_What you are asked to do_
Could you copy each line of the listing below that has the word "Zákaz"?

── Provided entries ──

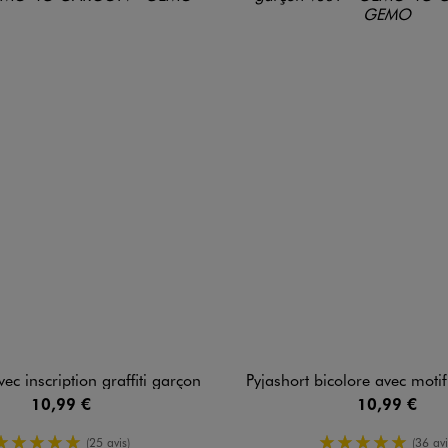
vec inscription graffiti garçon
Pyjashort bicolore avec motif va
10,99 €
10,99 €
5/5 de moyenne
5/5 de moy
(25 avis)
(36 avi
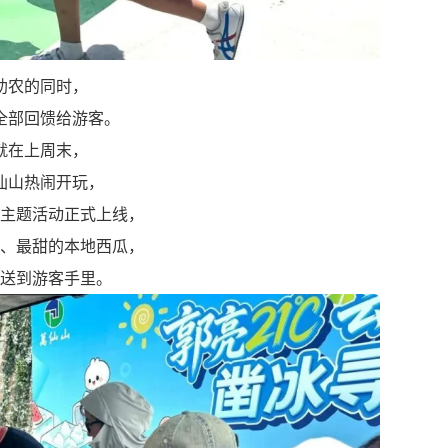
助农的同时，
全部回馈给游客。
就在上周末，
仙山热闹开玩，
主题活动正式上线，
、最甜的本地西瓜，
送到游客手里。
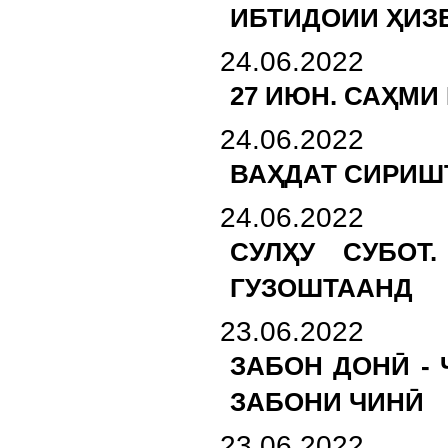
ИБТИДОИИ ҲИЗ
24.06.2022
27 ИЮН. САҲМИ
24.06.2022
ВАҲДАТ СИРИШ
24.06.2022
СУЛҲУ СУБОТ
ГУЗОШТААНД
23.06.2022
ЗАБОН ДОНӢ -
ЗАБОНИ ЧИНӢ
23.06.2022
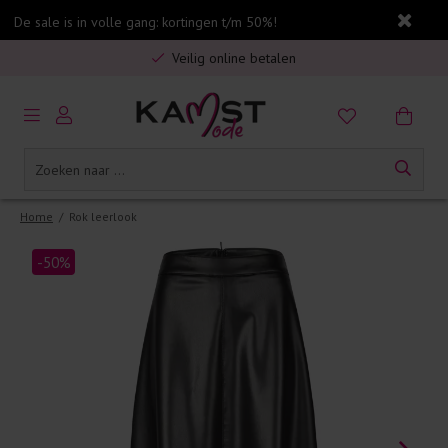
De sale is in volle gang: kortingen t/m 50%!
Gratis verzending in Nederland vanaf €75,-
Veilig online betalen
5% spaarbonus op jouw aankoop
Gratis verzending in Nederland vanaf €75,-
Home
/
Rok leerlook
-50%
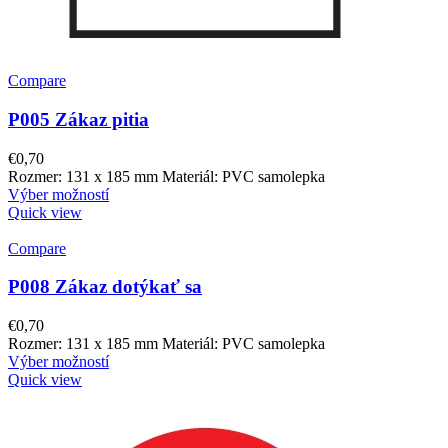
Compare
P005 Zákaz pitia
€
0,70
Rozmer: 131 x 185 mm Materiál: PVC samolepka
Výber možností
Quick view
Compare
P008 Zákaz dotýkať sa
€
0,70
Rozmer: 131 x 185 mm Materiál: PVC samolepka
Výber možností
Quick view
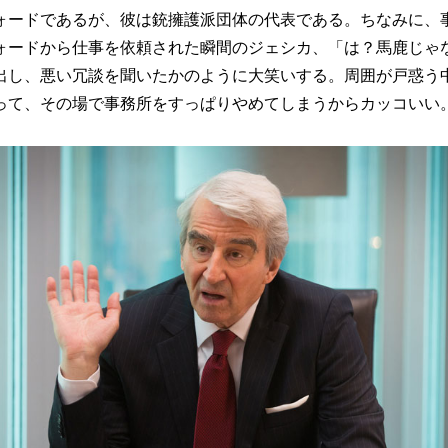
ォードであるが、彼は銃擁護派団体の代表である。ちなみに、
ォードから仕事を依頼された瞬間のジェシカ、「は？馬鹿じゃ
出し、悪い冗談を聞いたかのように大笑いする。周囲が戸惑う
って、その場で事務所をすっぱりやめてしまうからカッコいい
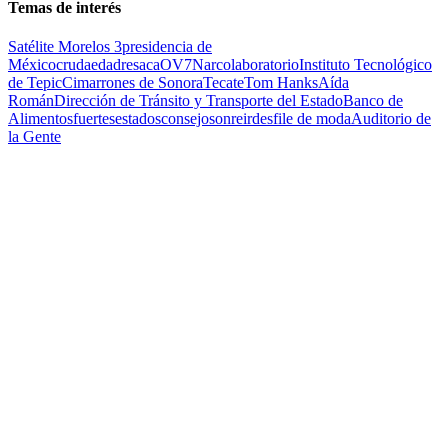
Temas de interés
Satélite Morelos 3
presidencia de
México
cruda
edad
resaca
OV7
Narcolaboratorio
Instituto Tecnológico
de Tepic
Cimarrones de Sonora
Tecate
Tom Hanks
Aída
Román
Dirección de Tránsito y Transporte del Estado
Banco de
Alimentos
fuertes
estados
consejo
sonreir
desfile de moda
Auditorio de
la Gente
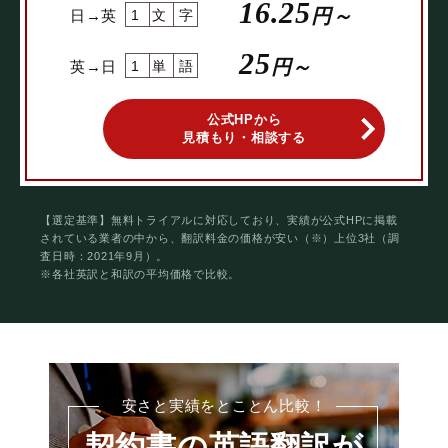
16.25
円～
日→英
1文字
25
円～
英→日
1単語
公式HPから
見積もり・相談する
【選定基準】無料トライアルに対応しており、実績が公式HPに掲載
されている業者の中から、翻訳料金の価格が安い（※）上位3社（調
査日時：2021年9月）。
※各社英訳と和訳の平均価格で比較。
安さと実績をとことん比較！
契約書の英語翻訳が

───

_Exercise output_
P005 Zákaz pitia
P008 Zákaz dotýkať sa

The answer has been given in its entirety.